Fordham University            The Jesuit University of New York
 



Brian Purnell
Professor of History
Office Location: Dealy Hall 637
Phone: (718) 817-3830
Email: purnell@fordham.edu
webpage  │
courses | Curriculum Vitae 

Research Interests

Brian Purnell’s research centers on America since World War II, with specific focus on New York City and State, the civil rights and Black Power movements, modern liberalism and the development of the US "urban crisis," and twentieth century racial ideology in the US. He is especially interested in the ways that blacks in American cities fashioned social movements to attain, wield and hold onto political power, as well as the ways "culture of poverty" and "underclass" discourses shaped national level policies concerning black people and black politics in the US. He is currently writing a book on the history of civil rights and Black Power movements in Brooklyn, New York, which will cover the rise of black political power from World War II through the end of the 1960s in one of the largest urban centers in the United States. He other research interests include the establishment of African American history as a sub-filed of US history and exploring the ways that oral history methodology is used in both academic and public history research, and is planning future projects on African American historiography and the use of oral history and ethnography in research on urban black populations.
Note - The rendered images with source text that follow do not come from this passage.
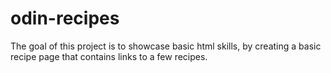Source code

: # odin-recipes

The goal of this project is to showcase basic html skills, by creating a basic recipe page that contains links to a few recipes. 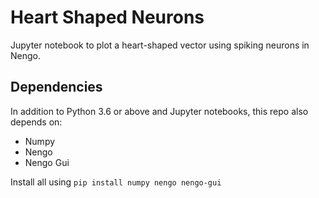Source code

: # Heart Shaped Neurons

Jupyter notebook to plot a heart-shaped vector using spiking neurons in Nengo.

## Dependencies

In addition to Python 3.6 or above and Jupyter notebooks, this repo also depends on:

* Numpy 
* Nengo
* Nengo Gui

Install all using `pip install numpy nengo nengo-gui`
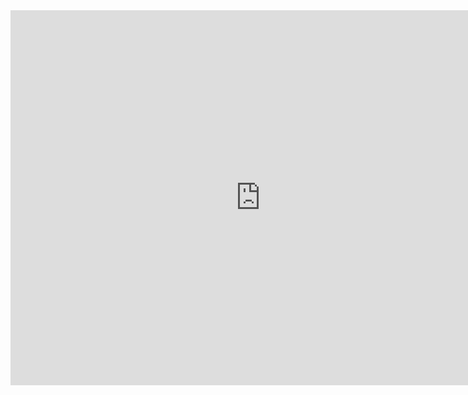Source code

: <iframe src="https://calendar.google.com/calendar/embed?src=flatironschool.com_29gu8sr92lm2t2gakfmvdakc48%40group.calendar.google.com&ctz=America%2FNew_York" style="border: 0" width="800" height="600" frameborder="0" scrolling="no"></iframe>
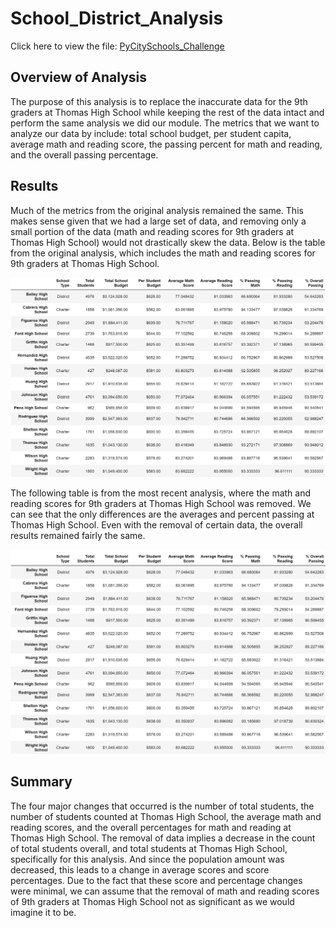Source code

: # School_District_Analysis
Click here to view the file: [PyCitySchools_Challenge](https://github.com/caseychen3605/School_District_Analysis/blob/main/PyCitySchools_Challenge.ipynb)
## Overview of Analysis
The purpose of this analysis is to replace the inaccurate data for the 9th graders at Thomas High School while keeping the rest of the data intact and perform the same analysis we did our module. The metrics that we want to analyze our data by include: total school budget, per student capita, average math and reading score, the passing percent for math and reading, and the overall passing percentage.

## Results
Much of the metrics from the original analysis remained the same. This makes sense given that we had a large set of data, and removing only a small portion of the data (math and reading scores for 9th graders at Thomas High School) would not drastically skew the data. Below is the table from the original analysis, which includes the math and reading scores for 9th graders at Thomas High School.

![Original Metrics](https://github.com/caseychen3605/School_District_Analysis/blob/main/Resources/school_original_metrics.PNG)

The following table is from the most recent analysis, where the math and reading scores for 9th graders at Thomas High School was removed. We can see that the only differences are the averages and percent passing at Thomas High School. Even with the removal of certain data, the overall results remained fairly the same.

![Updated Metrics](https://github.com/caseychen3605/School_District_Analysis/blob/main/Resources/school_edited_metrics.PNG)

## Summary
The four major changes that occurred is the number of total students, the number of students counted at Thomas High School, the average math and reading scores, and the overall percentages for math and reading at Thomas High School. The removal of data implies a decrease in the count of total students overall, and total students at Thomas High School, specifically for this analysis. And since the population amount was decreased, this leads to a change in average scores and score percentages. Due to the fact that these score and percentage changes were minimal, we can assume that the removal of math and reading scores of 9th graders at Thomas High School not as significant as we would imagine it to be.
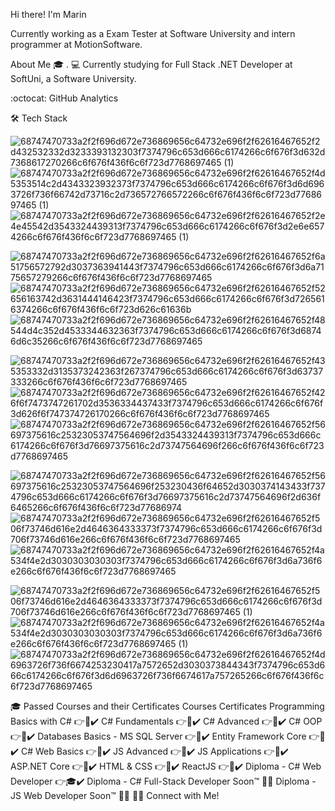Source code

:  Hi there! I'm Marin
 
Currently working as a Exam Tester at Software University and intern programmer at MotionSoftware.

About Me
🎓  .
💻  Currently studying for Full Stack .NET Developer at SoftUni, a Software University.

:octocat:  GitHub Analytics
 

🛠  Tech Stack 

![68747470733a2f2f696d672e736869656c64732e696f2f62616467652f2d432532332d3233393132303f7374796c653d666c6174266c6f676f3d632d7368617270266c6f676f436f6c6f723d7768697465 (1)](https://user-images.githubusercontent.com/25013809/151029014-b9bab519-c5cd-4198-a5f3-f908ecac44a6.svg)
 ![68747470733a2f2f696d672e736869656c64732e696f2f62616467652f4d5353514c2d4343323932373f7374796c653d666c6174266c6f676f3d6d6963726f736f66742d73716c2d736572766572266c6f676f436f6c6f723d7768697465 (1)](https://user-images.githubusercontent.com/25013809/151029030-e8da2b36-297b-407c-9ed2-5a845a0a5752.svg) ![68747470733a2f2f696d672e736869656c64732e696f2f62616467652f2e4e45542d3543324439313f7374796c653d666c6174266c6f676f3d2e6e6574266c6f676f436f6c6f723d7768697465 (1)](https://user-images.githubusercontent.com/25013809/151029090-19040cbb-b33a-4837-adbc-88e5f8cdf7b8.svg)
 
 ![68747470733a2f2f696d672e736869656c64732e696f2f62616467652f6a51756572792d3037363941443f7374796c653d666c6174266c6f676f3d6a7175657279266c6f676f436f6c6f723d7768697465](https://user-images.githubusercontent.com/25013809/151029132-6eb4c04a-6d26-41b0-bde7-060beca4d7bd.svg)
 ![68747470733a2f2f696d672e736869656c64732e696f2f62616467652f52656163742d3631444146423f7374796c653d666c6174266c6f676f3d7265616374266c6f676f436f6c6f723d626c61636b](https://user-images.githubusercontent.com/25013809/151029147-14b5c9eb-0e5e-47da-b3a0-3359a30e5138.svg) ![68747470733a2f2f696d672e736869656c64732e696f2f62616467652f48544d4c352d4533344632363f7374796c653d666c6174266c6f676f3d68746d6c35266c6f676f436f6c6f723d7768697465](https://user-images.githubusercontent.com/25013809/151029182-1350b9ff-0c81-41af-8eaa-761c9822b93c.svg)
 
 ![68747470733a2f2f696d672e736869656c64732e696f2f62616467652f435353332d3135373242363f267374796c653d666c6174266c6f676f3d63737333266c6f676f436f6c6f723d7768697465](https://user-images.githubusercontent.com/25013809/151029207-56387d1f-d59e-4187-8943-1ff5fb95b6dd.svg) ![68747470733a2f2f696d672e736869656c64732e696f2f62616467652f426f6f7473747261702d3536334437433f7374796c653d666c6174266c6f676f3d626f6f747374726170266c6f676f436f6c6f723d7768697465](https://user-images.githubusercontent.com/25013809/151029268-e1666565-c22b-450d-bc29-2e99353df6d1.svg)
 ![68747470733a2f2f696d672e736869656c64732e696f2f62616467652f56697375616c25323053747564696f2d3543324439313f7374796c653d666c6174266c6f676f3d76697375616c2d73747564696f266c6f676f436f6c6f723d7768697465](https://user-images.githubusercontent.com/25013809/151029286-d1fad2ad-5eed-46db-b997-e466cf0bfa5f.svg)
 
 ![68747470733a2f2f696d672e736869656c64732e696f2f62616467652f56697375616c25323053747564696f253230436f64652d3030374143433f7374796c653d666c6174266c6f676f3d76697375616c2d73747564696f2d636f6465266c6f676f436f6c6f723d77686974](https://user-images.githubusercontent.com/25013809/151029310-ef9744b2-dffc-4a6c-b3b4-ba755f82186c.svg) ![68747470733a2f2f696d672e736869656c64732e696f2f62616467652f506f73746d616e2d4646364333373f7374796c653d666c6174266c6f676f3d706f73746d616e266c6f676f436f6c6f723d7768697465](https://user-images.githubusercontent.com/25013809/151029357-f9dbf4a4-679c-41c6-a650-5ef8ff0549f4.svg)
 ![68747470733a2f2f696d672e736869656c64732e696f2f62616467652f4a534f4e2d3030303030303f7374796c653d666c6174266c6f676f3d6a736f6e266c6f676f436f6c6f723d7768697465](https://user-images.githubusercontent.com/25013809/151029374-2fec0141-2722-4440-b3e7-0f911bc44da3.svg)
 
 ![68747470733a2f2f696d672e736869656c64732e696f2f62616467652f506f73746d616e2d4646364333373f7374796c653d666c6174266c6f676f3d706f73746d616e266c6f676f436f6c6f723d7768697465 (1)](https://user-images.githubusercontent.com/25013809/151029402-7280d708-77fc-45d8-a0ba-794710a972f2.svg) ![68747470733a2f2f696d672e736869656c64732e696f2f62616467652f4a534f4e2d3030303030303f7374796c653d666c6174266c6f676f3d6a736f6e266c6f676f436f6c6f723d7768697465 (1)](https://user-images.githubusercontent.com/25013809/151029585-0b2363fc-baf8-481f-8532-2c53fa8cd893.svg)
 ![68747470733a2f2f696d672e736869656c64732e696f2f62616467652f4d6963726f736f6674253230417a7572652d3030373844343f7374796c653d666c6174266c6f676f3d6d6963726f736f6674617a757265266c6f676f436f6c6f723d7768697465](https://user-images.githubusercontent.com/25013809/151029599-52c340f5-2d64-45b2-ba0b-f6f8b2f204ee.svg)


 






 


🎓  Passed Courses and their Certificates
Courses	Certificates
Programming Basics with C#	👉📜✔️ 
C# Fundamentals	👉📜✔️ 
C# Advanced	👉📜✔️ 
C# OOP	👉📜✔️ 
Databases Basics - MS SQL Server	👉📜✔️
Entity Framework Core	👉📜✔️
C# Web Basics	👉📜✔️
JS Advanced	👉📜✔️
JS Applications	👉📜✔️
ASP.NET Core	👉📜✔️
HTML & CSS	👉📜✔️
ReactJS	👉📜✔️
Diploma - C# Web Developer	👉🎓✔️
Diploma - C# Full-Stack Developer	Soon™ 👨‍💻
Diploma - JS Web Developer	Soon™ 👨‍💻
🤝🏻  Connect with Me!

   
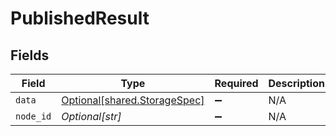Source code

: # PublishedResult


## Fields

| Field                                                              | Type                                                               | Required                                                           | Description                                                        |
| ------------------------------------------------------------------ | ------------------------------------------------------------------ | ------------------------------------------------------------------ | ------------------------------------------------------------------ |
| `data`                                                             | [Optional[shared.StorageSpec]](../../models/shared/storagespec.md) | :heavy_minus_sign:                                                 | N/A                                                                |
| `node_id`                                                          | *Optional[str]*                                                    | :heavy_minus_sign:                                                 | N/A                                                                |
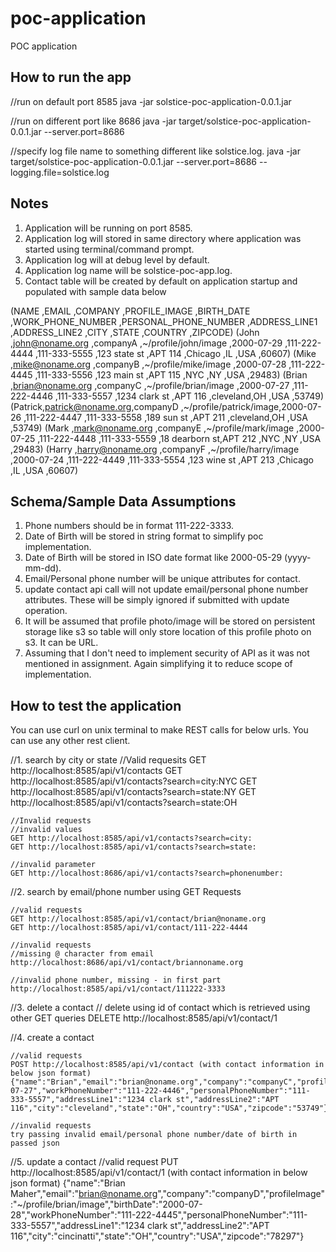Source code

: # poc-application
POC application

How to run the app
---------------------------------------------------------------------------------------------------------

//run on default port 8585
java -jar solstice-poc-application-0.0.1.jar

//run on different port like 8686
java -jar target/solstice-poc-application-0.0.1.jar --server.port=8686

//specify log file name to something different like solstice.log.
java -jar target/solstice-poc-application-0.0.1.jar --server.port=8686 --logging.file=solstice.log



Notes
---------------------------------------------------------------------------------------------------------

1. Application will be running on port 8585.
2. Application log will stored in same directory where application was started using terminal/command prompt.
3. Application log will at debug level by default.
4. Application log name will be solstice-poc-app.log.
5. Contact table will be created by default on application startup and populated with sample data below

(NAME     ,EMAIL               ,COMPANY    ,PROFILE_IMAGE            ,BIRTH_DATE   ,WORK_PHONE_NUMBER ,PERSONAL_PHONE_NUMBER ,ADDRESS_LINE1   ,ADDRESS_LINE2 ,CITY       ,STATE ,COUNTRY ,ZIPCODE)
(John   ,john@noname.org   ,companyA ,~/profile/john/image   ,2000-07-29 ,111-222-4444    ,111-333-5555        ,123 state st  ,APT 114     ,Chicago  ,IL  ,USA   ,60607)
(Mike   ,mike@noname.org   ,companyB ,~/profile/mike/image   ,2000-07-28 ,111-222-4445    ,111-333-5556        ,123 main st   ,APT 115     ,NYC      ,NY  ,USA   ,29483)
(Brian  ,brian@noname.org  ,companyC ,~/profile/brian/image  ,2000-07-27 ,111-222-4446    ,111-333-5557        ,1234 clark st ,APT 116     ,cleveland,OH  ,USA   ,53749)
(Patrick,patrick@noname.org,companyD ,~/profile/patrick/image,2000-07-26 ,111-222-4447    ,111-333-5558        ,189 sun st    ,APT 211     ,cleveland,OH  ,USA   ,53749)
(Mark   ,mark@noname.org   ,companyE ,~/profile/mark/image   ,2000-07-25 ,111-222-4448    ,111-333-5559        ,18 dearborn st,APT 212     ,NYC      ,NY  ,USA   ,29483)
(Harry  ,harry@noname.org  ,companyF ,~/profile/harry/image  ,2000-07-24 ,111-222-4449    ,111-333-5554        ,123 wine st   ,APT 213     ,Chicago  ,IL  ,USA   ,60607)



Schema/Sample Data Assumptions
---------------------------------------------------------------------------------------------------------

1. Phone numbers should be in format 111-222-3333.
2. Date of Birth will be stored in string format to simplify poc implementation.
3. Date of Birth will be stored in ISO date format like 2000-05-29 (yyyy-mm-dd).
3. Email/Personal phone number will be unique attributes for contact. 
4. update contact api call will not update email/personal phone number attributes. These will be simply ignored if 
   submitted with update operation. 
5. It will be assumed that profile photo/image will be stored on persistent storage like s3 so table will only
   store location of this profile photo on s3. It can be URL.
6. Assuming that I don't need to implement security of API as it was not mentioned in assignment. Again simplifying 
   it to reduce scope of implementation.




How to test the application 
---------------------------------------------------------------------------------------------------------

 You can use curl on unix terminal to make REST calls for below urls. You can use any other rest client. 
 
 //1. search by city or state
	 //Valid requesits
	GET http://localhost:8585/api/v1/contacts
	GET http://localhost:8585/api/v1/contacts?search=city:NYC
	GET http://localhost:8585/api/v1/contacts?search=state:NY
	GET http://localhost:8585/api/v1/contacts?search=state:OH
	
	//Invalid requests
	//invalid values
	GET http://localhost:8585/api/v1/contacts?search=city:
	GET http://localhost:8585/api/v1/contacts?search=state:
	
	//invalid parameter
	GET http://localhost:8686/api/v1/contacts?search=phonenumber:


//2. search by email/phone number using GET Requests

	//valid requests
	GET http://localhost:8585/api/v1/contact/brian@noname.org
	GET http://localhost:8585/api/v1/contact/111-222-4444
	
	//invalid requests
	//missing @ character from email
	http://localhost:8686/api/v1/contact/briannoname.org
	
	//invalid phone number, missing - in first part
	http://localhost:8585/api/v1/contact/111222-3333
	
//3. delete a contact
	// delete using id of contact which is retrieved using other GET queries
	DELETE http://localhost:8585/api/v1/contact/1

//4. create a contact
	
	//valid requests
	POST http://localhost:8585/api/v1/contact (with contact information in below json format)
	{"name":"Brian","email":"brian@noname.org","company":"companyC","profileImage":"~/profile/brian/image","birthDate":"2000-07-27","workPhoneNumber":"111-222-4446","personalPhoneNumber":"111-333-5557","addressLine1":"1234 clark st","addressLine2":"APT 116","city":"cleveland","state":"OH","country":"USA","zipcode":"53749"}
	
	//invalid requests
	try passing invalid email/personal phone number/date of birth in passed json
	
//5. update a contact 
	//valid request
	PUT http://localhost:8585/api/v1/contact/1 (with contact information in below json format)
	{"name":"Brian Maher","email":"brian@noname.org","company":"companyD","profileImage":"~/profile/brian/image","birthDate":"2000-07-28","workPhoneNumber":"111-222-4445","personalPhoneNumber":"111-333-5557","addressLine1":"1234 clark st","addressLine2":"APT 116","city":"cincinatti","state":"OH","country":"USA","zipcode":"78297"}


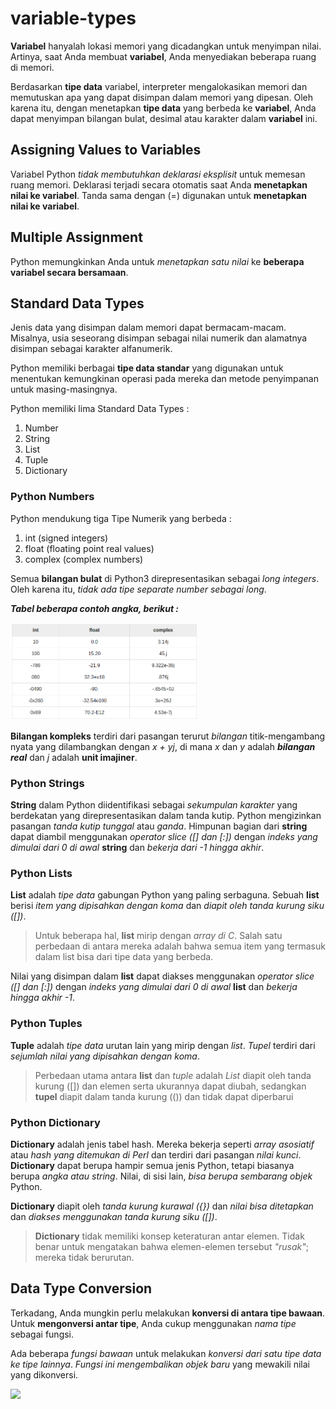 # variable-types

**Variabel** hanyalah lokasi memori yang dicadangkan untuk menyimpan nilai. 
Artinya, saat Anda membuat **variabel**, 
Anda menyediakan beberapa ruang di memori.

Berdasarkan **tipe data** variabel, 
interpreter mengalokasikan memori dan memutuskan apa yang dapat disimpan dalam memori yang dipesan.
Oleh karena itu, 
dengan menetapkan **tipe data** yang berbeda ke **variabel**, 
Anda dapat menyimpan bilangan bulat, 
desimal atau karakter dalam **variabel** ini.


## Assigning Values to Variables

Variabel Python *tidak membutuhkan deklarasi eksplisit* untuk memesan ruang memori. 
Deklarasi terjadi secara otomatis saat Anda **menetapkan nilai ke variabel**. 
Tanda sama dengan (=) digunakan untuk **menetapkan nilai ke variabel**.


## Multiple Assignment

Python memungkinkan Anda untuk *menetapkan satu nilai* 
ke **beberapa variabel secara bersamaan**.


## Standard Data Types

Jenis data yang disimpan dalam memori dapat bermacam-macam. 
Misalnya, usia seseorang disimpan sebagai nilai numerik 
dan alamatnya disimpan sebagai karakter alfanumerik.

Python memiliki berbagai **tipe data standar** 
yang digunakan untuk menentukan kemungkinan operasi pada mereka 
dan metode penyimpanan untuk masing-masingnya.

Python memiliki lima Standard Data Types : 
1. Number
2. String
3. List
4. Tuple
5. Dictionary


### Python Numbers

Python mendukung tiga Tipe Numerik yang berbeda :
1. int (signed integers)
2. float (floating point real values)
3. complex (complex numbers)

Semua **bilangan bulat** di Python3 direpresentasikan 
sebagai *long integers*. 
Oleh karena itu, *tidak ada tipe separate number sebagai long*.

***Tabel beberapa contoh angka, berikut :***

<img src="img/tabel-beberapa-contoh-angka.png" width="300"/>

**Bilangan kompleks** terdiri dari pasangan terurut *bilangan* titik-mengambang nyata 
yang dilambangkan dengan *x + yj*, 
di mana *x* dan *y* adalah ***bilangan real*** 
dan *j* adalah **unit imajiner**.


### Python Strings

**String** dalam Python diidentifikasi sebagai *sekumpulan karakter* 
yang berdekatan yang direpresentasikan dalam tanda kutip. 
Python mengizinkan pasangan *tanda kutip tunggal* atau *ganda*. 
Himpunan bagian dari **string** dapat diambil menggunakan *operator slice ([] dan [:])* 
dengan *indeks yang dimulai dari 0 di awal* **string** 
dan *bekerja dari -1 hingga akhir*.


### Python Lists

**List** adalah *tipe data* gabungan Python yang paling serbaguna. 
Sebuah **list** berisi *item yang dipisahkan dengan koma* 
dan *diapit oleh tanda kurung siku ([])*.
> Untuk beberapa hal, **list** mirip dengan *array di C*. 
> Salah satu perbedaan di antara mereka adalah 
> bahwa semua item yang termasuk dalam list 
> bisa dari tipe data yang berbeda.

Nilai yang disimpan dalam **list** dapat diakses menggunakan *operator slice ([] dan [:])* 
dengan *indeks yang dimulai dari 0 di awal* **list** dan *bekerja hingga akhir -1*.


### Python Tuples

**Tuple** adalah *tipe data* urutan lain yang mirip dengan *list*. 
*Tupel* terdiri dari *sejumlah nilai yang dipisahkan dengan koma*. 

> Perbedaan utama antara **list** dan *tuple* adalah 
> *List* diapit oleh tanda kurung ([]) dan elemen 
> serta ukurannya dapat diubah, 
> sedangkan **tupel** diapit dalam tanda kurung (()) 
> dan tidak dapat diperbarui


### Python Dictionary

**Dictionary** adalah jenis tabel hash. 
Mereka bekerja seperti *array asosiatif* 
atau *hash yang ditemukan di Perl* 
dan terdiri dari pasangan *nilai kunci*.
**Dictionary** dapat berupa hampir semua jenis Python, 
tetapi biasanya berupa *angka atau string*. 
Nilai, di sisi lain, *bisa berupa sembarang objek* Python.

**Dictionary** diapit oleh *tanda kurung kurawal ({})* 
dan *nilai bisa ditetapkan* 
dan *diakses menggunakan tanda kurung siku ([])*.

> **Dictionary** tidak memiliki konsep keteraturan antar elemen. 
> Tidak benar untuk mengatakan bahwa elemen-elemen tersebut *"rusak"*; 
> mereka tidak berurutan.


## Data Type Conversion

Terkadang, Anda mungkin perlu melakukan **konversi di antara tipe bawaan**. 
Untuk **mengonversi antar tipe**, Anda cukup menggunakan *nama tipe* sebagai fungsi.

Ada beberapa *fungsi bawaan* untuk melakukan *konversi dari satu tipe data ke tipe lainnya*. 
*Fungsi ini mengembalikan objek baru* yang mewakili nilai yang dikonversi.

<img src="img/tabel-fungsi-bawaan" width="300"/>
Brian Purnell's articles have appeared in Afro-Americans in New York Life and History, Souls, and the anthology Groundwork (NYU Press, 2005), edited by Jeanne Theoharis and Komozi Woodard. Professor Purnell teaches undergraduate and graduate courses in US history with specific attention to African American and urban history. He also has developed courses on oral history theory and practice and public history.

He lives in Harlem, New York City, with his wife Leana and their daughter, Isabella.